I need some help with these proofs.

1. Prove that the intersection of any collection of subspaces of V is a subspace of V.

2. Suppose that U is a subspace of V. What is U + U ?

2. Originally Posted by taypez
I need some help with these proofs.

1. Prove that the intersection of any collection of subspaces of V is a subspace of V.
The subspace must contain $\bold{0}$ thus their intersection is non-empty.

We need to show vector addition closure and scalar multiplication closure.
Let $\b{u},\b{v} \in W_1\cap W_2$
Then,
$\b{u}+\b{v} \in W_1$ because it is a subspace since $\b{u},\b{v}\in W_1$.
And,
$\b{u}+\b{v} \in W_2$ because it is a subspace since $\b{u},\b{v}\in W_2$.
Thus,
$\b{u}+\b{v}\in W_1\cap W_2$.

Next, let $k$ be any scalar.
Then,
$k\b{u}\in W_1$ because it is a subspace and $\b{u}\in W_1$.
And,
$k\b{u}\in W_2$ because it is a subspace and $\b{u}\in W_2$.
Thus,
$k\b{u}\in W_1\cap W_2$.

Originally Posted by taypez
2. Suppose that U is a subspace of V. What is U + U ?
I presume that means the direct product (or direct sum).
Meaning,
$U+U=\{(x,y)|x,y\in U\}$.
I seems that,
$U+U$ will be a subspace $V+V$.

3. If I may just say that has to be the most interesting reason for deleting a message I've ever seen...

-Dan

4. 2) Makes sense, but this problem comes before Direct Sums. Would there be another proof perhaps using just sums?

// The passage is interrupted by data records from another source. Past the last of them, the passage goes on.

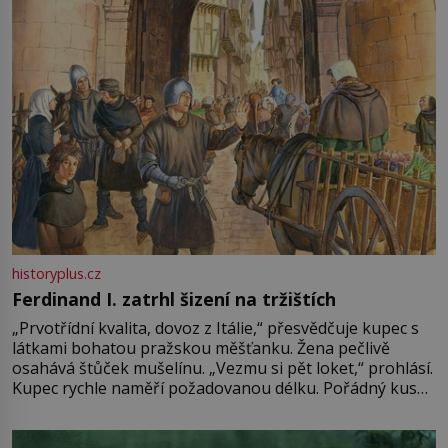
historyplus.cz
Ferdinand I. zatrhl šizení na tržištích
„Prvotřídní kvalita, dovoz z Itálie,“ přesvědčuje kupec s
látkami bohatou pražskou měšťanku. Žena pečlivě
osahává štůček mušelínu. „Vezmu si pět loket,“ prohlásí.
Kupec rychle naměří požadovanou délku. Pořádný kus
mu přitom zůstane za prsty… „Na šaty ho bude málo,
milostpaní. Stačí jenom na sukni,“ zhodnotí švadlena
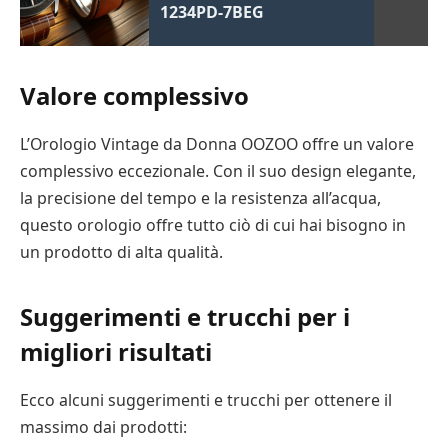
1234PD-7BEG
Valore complessivo
L’Orologio Vintage da Donna OOZOO offre un valore
complessivo eccezionale. Con il suo design elegante,
la precisione del tempo e la resistenza all’acqua,
questo orologio offre tutto ciò di cui hai bisogno in
un prodotto di alta qualità.
Suggerimenti e trucchi per i
migliori risultati
Ecco alcuni suggerimenti e trucchi per ottenere il
massimo dai prodotti:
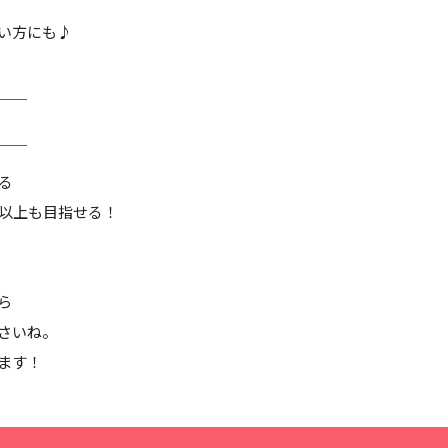
い方にも♪
＿＿
￣￣
る
円以上も目指せる！
ら
さいね。
ます！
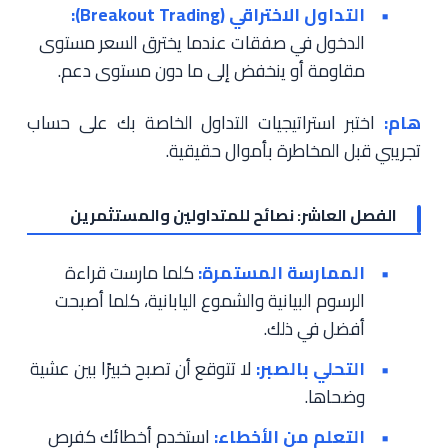
التداول الاختراقي (Breakout Trading):
الدخول في صفقات عندما يخترق السعر مستوى
مقاومة أو ينخفض ​​إلى ما دون مستوى دعم.
هام:
اختبر استراتيجيات التداول الخاصة بك على حساب
تجريبي قبل المخاطرة بأموال حقيقية.
الفصل العاشر: نصائح للمتداولين والمستثمرين
الممارسة المستمرة:
كلما مارست قراءة
الرسوم البيانية والشموع اليابانية، كلما أصبحت
أفضل في ذلك.
التحلي بالصبر:
لا تتوقع أن تصبح خبيرًا بين عشية
وضحاها.
التعلم من الأخطاء:
استخدم أخطائك كفرص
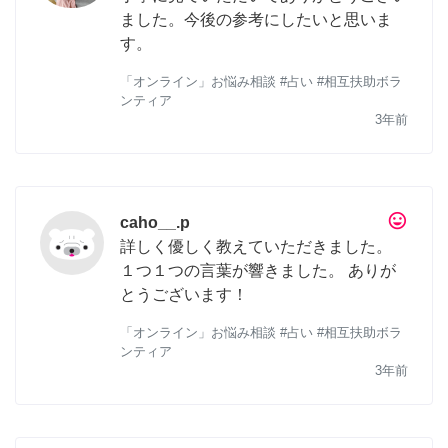
ました。今後の参考にしたいと思いま
す。
「オンライン」お悩み相談 #占い #相互扶助ボラ
ンティア
3年前
tag_faces
caho__.p
詳しく優しく教えていただきました。
１つ１つの言葉が響きました。 ありが
とうございます！
「オンライン」お悩み相談 #占い #相互扶助ボラ
ンティア
3年前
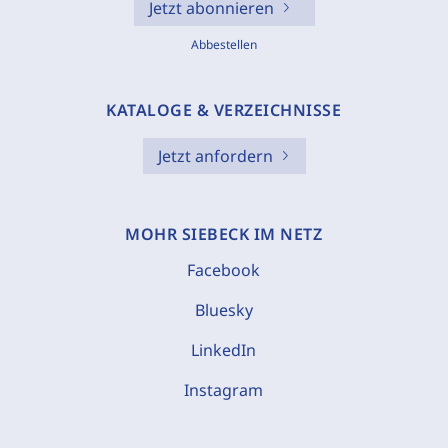
Jetzt abonnieren
Abbestellen
KATALOGE & VERZEICHNISSE
Jetzt anfordern
MOHR SIEBECK IM NETZ
Facebook
Bluesky
LinkedIn
Instagram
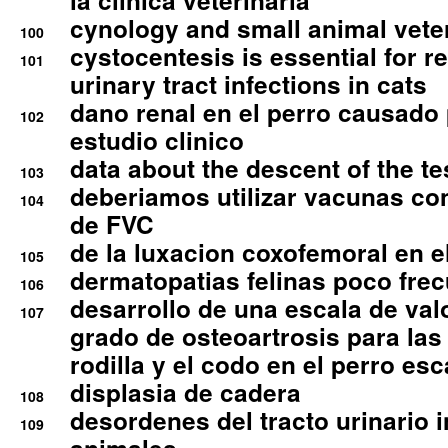
la clinica veterinaria
cynology and small animal vete
100
cystocentesis is essential for re
101
urinary tract infections in cats
dano renal en el perro causado 
102
estudio clinico
data about the descent of the te
103
deberiamos utilizar vacunas co
104
de FVC
de la luxacion coxofemoral en e
105
dermatopatias felinas poco fre
106
desarrollo de una escala de val
107
grado de osteoartrosis para las 
rodilla y el codo en el perro esc
displasia de cadera
108
desordenes del tracto urinario 
109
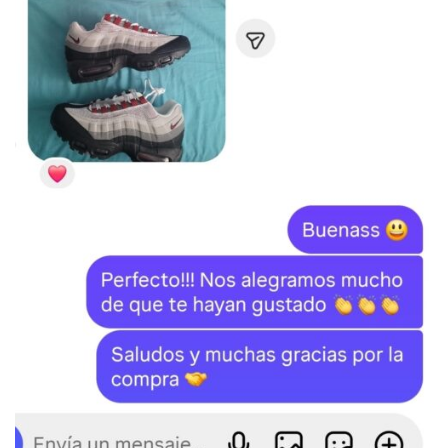
SKU:
N/D
Categorías:
ADIDAS
,
Campus
,
ZAPATILLAS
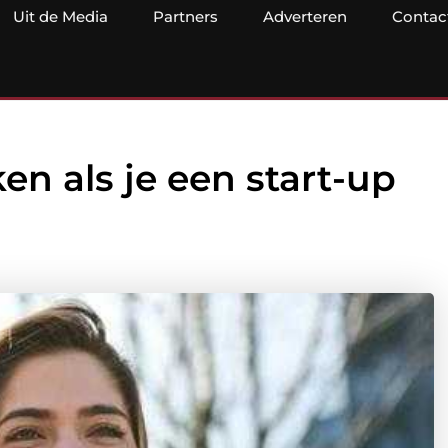
Uit de Media
Partners
Adverteren
Contac
n als je een start-up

5. Originally Posted by ThePerfectHacker
The subspace must contain $\bold{0}$ thus their intersection is non-empty.

We need to show vector addition closure and scalar multiplication closure.
Let $\b{u},\b{v} \in W_1\cap W_2$
Then,
$\b{u}+\b{v} \in W_1$ because it is a subspace since $\b{u},\b{v}\in W_1$.
And,
$\b{u}+\b{v} \in W_2$ because it is a subspace since $\b{u},\b{v}\in W_2$.
Thus,
$\b{u}+\b{v}\in W_1\cap W_2$.

Next, let $k$ be any scalar.
Then,
$k\b{u}\in W_1$ because it is a subspace and $\b{u}\in W_1$.
And,
$k\b{u}\in W_2$ because it is a subspace and $\b{u}\in W_2$.
Thus,
$k\b{u}\in W_1\cap W_2$.

I presume that means the direct product (or direct sum).
Meaning,
$U+U=\{(x,y)|x,y\in U\}$.
I seems that,
$U+U$ will be a subspace $V+V$.
What would U + V be then? It is a space, but is it a subspace of V?